══ PAGE EXCERPT

Higher oil production and prices, a large increase in domestic refining capacity, and the 2023 decision to liberalise the exchange rate are boosting Nigeria’s economic growth and balance of payments outcomes, the agency said on Friday, as it also revised the country’s outlook to “stable” from “positive.”

The World Bank said in April it expects Nigeria’s economy to expand by about 4.2% in 2026 despite the Iran war, and urged authorities to save windfalls from stronger oil prices, maintain tight monetary policy, and avoid broad subsidies to help curb inflation.

Nigeria had made progress taming price pressures before the US-Israeli war with Iran, with inflation easing for 11 straight months, before edging up in March. But the conflict drove up fuel costs and rippled through to food prices.

Less affected by Middle East war

Nigeria’s headline consumer inflation rose for the second month running in April.

S&P said, as a sizable net oil exporter of crude oil and an emerging producer of refined fuels, Nigeria is less exposed to the spillover effects from the Middle East conflict than most regional peers.

“We expect Nigeria’s real GDP per capita to rise 1.4% on average per year until 2029, a significant improvement on the 1% yearly contraction, on average, over the past decade,” it said.

S&P’s rating action follows Fitch and Moody’s, which also upgraded the Nigerian sovereign over the past year citing improvements in its external and fiscal positions.

════

• PROBLEMS:
1. Write out the part of the article on Nigeria's economy starting at "Nigeria’s headline consumer" and ending at "most regional peers.".
2. In the article on Nigeria's economy, for how many straight months had inflation eased before it edged up in March?
3. Decide whether each statement agrees with the article on Nigeria's economy. Answer yes or no and quote the words from the article that settle it. (a) The World Bank expects Nigeria's economy to grow by about 4.2% in 2026. (b) S&P changed Nigeria's outlook to "positive." (c) Nigeria's headline consumer inflation fell in April.

══ RECORDED INFORMATION

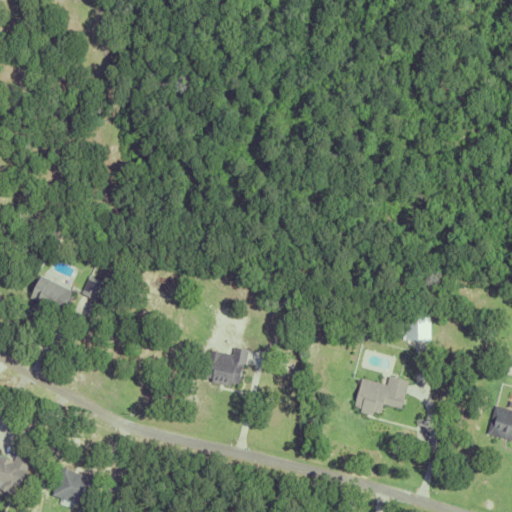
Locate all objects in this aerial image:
building: (90, 287)
building: (94, 288)
building: (55, 294)
building: (281, 301)
building: (415, 328)
building: (421, 329)
building: (232, 367)
building: (378, 394)
building: (384, 395)
building: (500, 422)
building: (502, 423)
road: (225, 450)
road: (430, 450)
building: (13, 471)
building: (15, 471)
building: (79, 487)
building: (74, 488)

════

• SOLUTION LIST:
1.
Nigeria’s headline consumer inflation rose for the second month running in April.

S&P said, as a sizable net oil exporter of crude oil and an emerging producer of refined fuels, Nigeria is less exposed to the spillover effects from the Middle East conflict than most regional peers.

2. Eleven straight months.

3.
(a) Yes: "expects Nigeria’s economy to expand by about 4.2% in 2026"
(b) No: "revised the country’s outlook to “stable” from “positive.”"
(c) No: "Nigeria’s headline consumer inflation rose for the second month running in April."